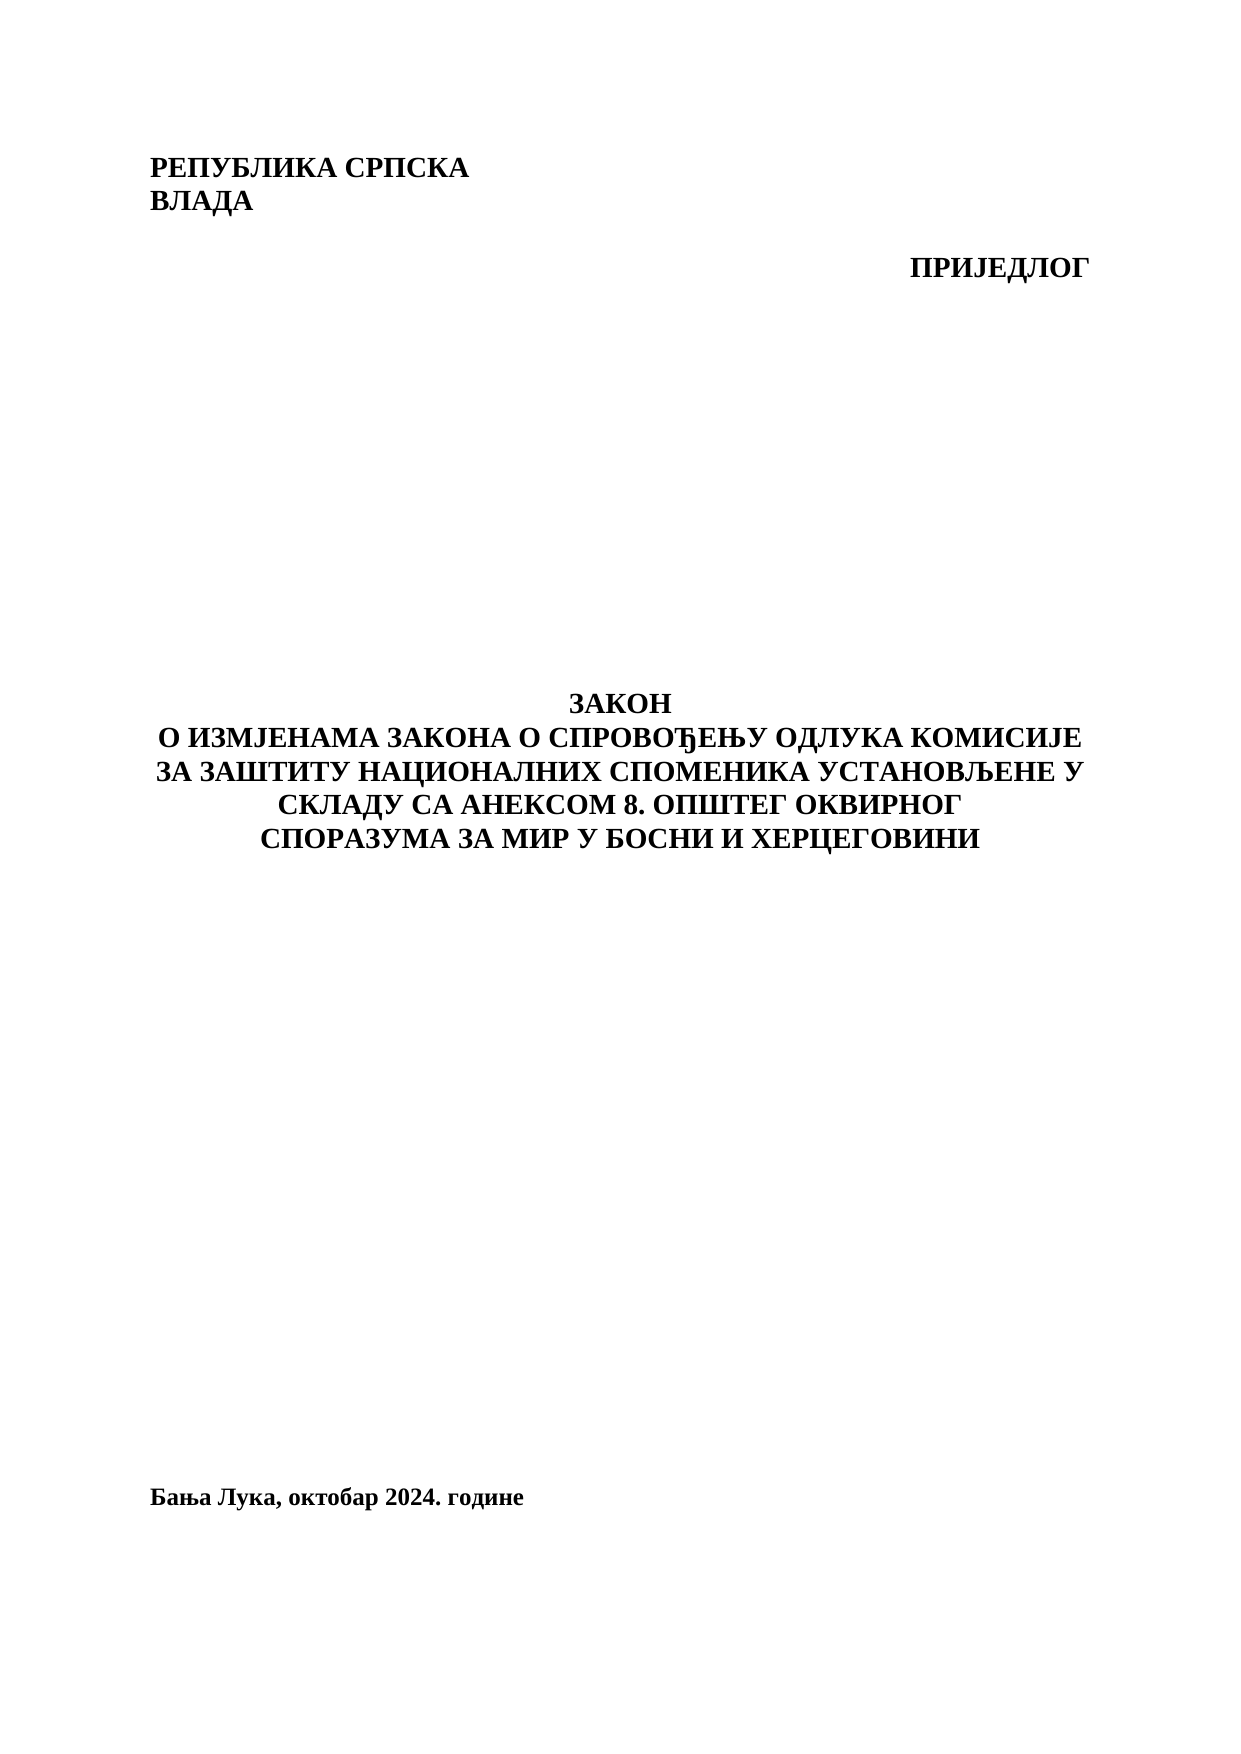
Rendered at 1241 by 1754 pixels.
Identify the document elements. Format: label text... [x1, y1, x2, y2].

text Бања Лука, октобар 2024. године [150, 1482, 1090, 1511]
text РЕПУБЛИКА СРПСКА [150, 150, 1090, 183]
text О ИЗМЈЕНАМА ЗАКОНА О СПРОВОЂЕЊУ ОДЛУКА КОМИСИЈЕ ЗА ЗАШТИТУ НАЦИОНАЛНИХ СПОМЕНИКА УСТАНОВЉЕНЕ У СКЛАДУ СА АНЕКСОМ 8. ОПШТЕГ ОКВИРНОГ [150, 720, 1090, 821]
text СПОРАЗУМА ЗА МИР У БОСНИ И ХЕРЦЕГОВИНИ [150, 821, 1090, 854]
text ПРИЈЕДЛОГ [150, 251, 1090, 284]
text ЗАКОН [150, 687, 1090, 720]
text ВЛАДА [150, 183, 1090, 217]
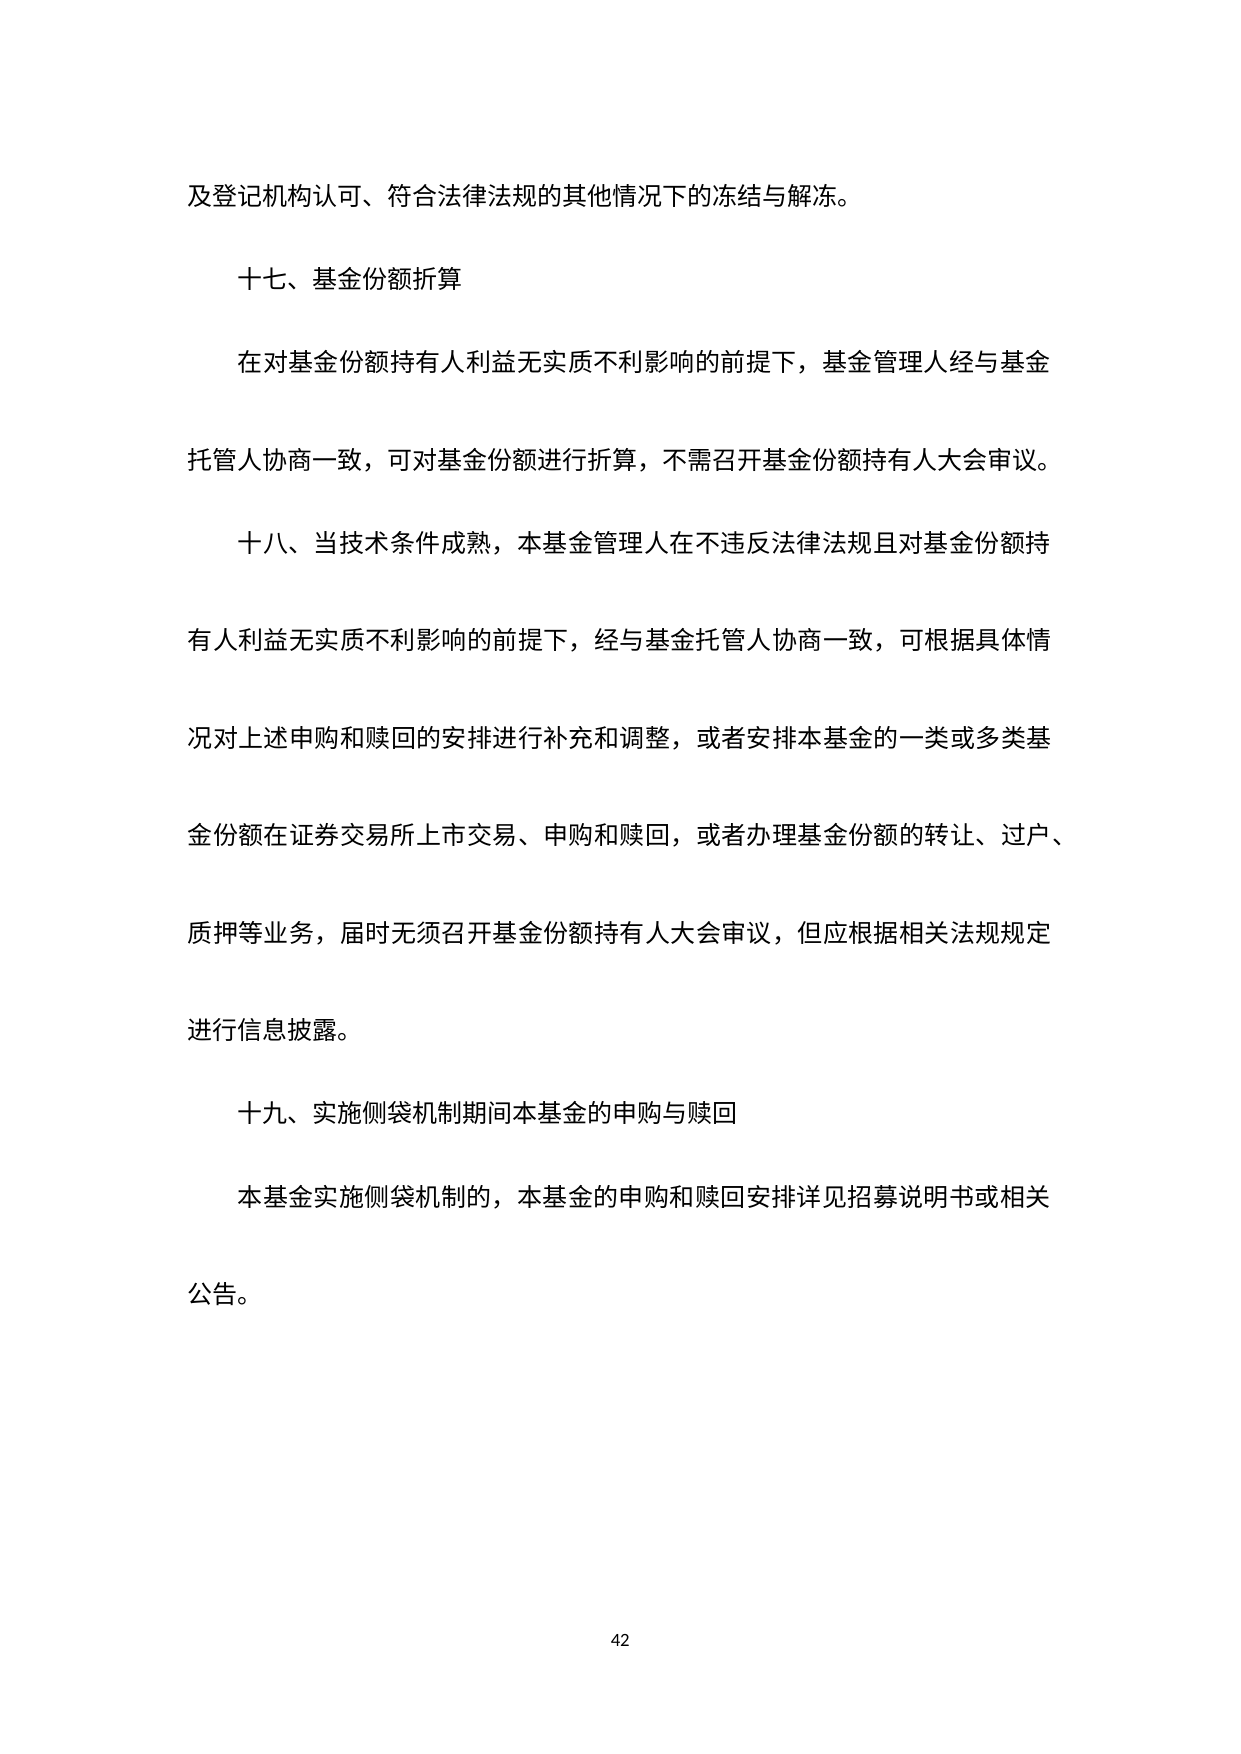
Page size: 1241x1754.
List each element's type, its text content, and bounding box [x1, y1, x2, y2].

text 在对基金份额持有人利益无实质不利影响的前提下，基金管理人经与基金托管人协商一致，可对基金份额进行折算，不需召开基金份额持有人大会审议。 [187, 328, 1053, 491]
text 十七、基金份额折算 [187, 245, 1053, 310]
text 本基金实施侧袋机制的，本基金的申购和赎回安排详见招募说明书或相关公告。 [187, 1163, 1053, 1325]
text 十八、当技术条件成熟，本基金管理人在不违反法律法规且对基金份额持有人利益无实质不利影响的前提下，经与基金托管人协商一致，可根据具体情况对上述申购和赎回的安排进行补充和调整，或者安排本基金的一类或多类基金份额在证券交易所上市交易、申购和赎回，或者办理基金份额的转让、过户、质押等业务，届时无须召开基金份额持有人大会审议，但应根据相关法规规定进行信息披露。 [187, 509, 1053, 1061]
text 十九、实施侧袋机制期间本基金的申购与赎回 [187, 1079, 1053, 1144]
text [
__________
● **What is needed**: Excluding the images, copy all of the material above verbatim.

● **Answer section**:
Rendered at 1241 by 1754 pixels.
Identify the document elements. Format: label text... [x1, y1, x2, y2].

text Бања Лука, октобар 2024. године [150, 1482, 1090, 1511]
text РЕПУБЛИКА СРПСКА [150, 150, 1090, 183]
text О ИЗМЈЕНАМА ЗАКОНА О СПРОВОЂЕЊУ ОДЛУКА КОМИСИЈЕ ЗА ЗАШТИТУ НАЦИОНАЛНИХ СПОМЕНИКА УСТАНОВЉЕНЕ У СКЛАДУ СА АНЕКСОМ 8. ОПШТЕГ ОКВИРНОГ [150, 720, 1090, 821]
text СПОРАЗУМА ЗА МИР У БОСНИ И ХЕРЦЕГОВИНИ [150, 821, 1090, 854]
text ПРИЈЕДЛОГ [150, 251, 1090, 284]
text ЗАКОН [150, 687, 1090, 720]
text ВЛАДА [150, 183, 1090, 217]
Page size: 1241x1754.
List each element's type, its text content, and bounding box [x1, y1, x2, y2].

text 在对基金份额持有人利益无实质不利影响的前提下，基金管理人经与基金托管人协商一致，可对基金份额进行折算，不需召开基金份额持有人大会审议。 [187, 328, 1053, 491]
text 十七、基金份额折算 [187, 245, 1053, 310]
text 本基金实施侧袋机制的，本基金的申购和赎回安排详见招募说明书或相关公告。 [187, 1163, 1053, 1325]
text 十八、当技术条件成熟，本基金管理人在不违反法律法规且对基金份额持有人利益无实质不利影响的前提下，经与基金托管人协商一致，可根据具体情况对上述申购和赎回的安排进行补充和调整，或者安排本基金的一类或多类基金份额在证券交易所上市交易、申购和赎回，或者办理基金份额的转让、过户、质押等业务，届时无须召开基金份额持有人大会审议，但应根据相关法规规定进行信息披露。 [187, 509, 1053, 1061]
text 十九、实施侧袋机制期间本基金的申购与赎回 [187, 1079, 1053, 1144]
text [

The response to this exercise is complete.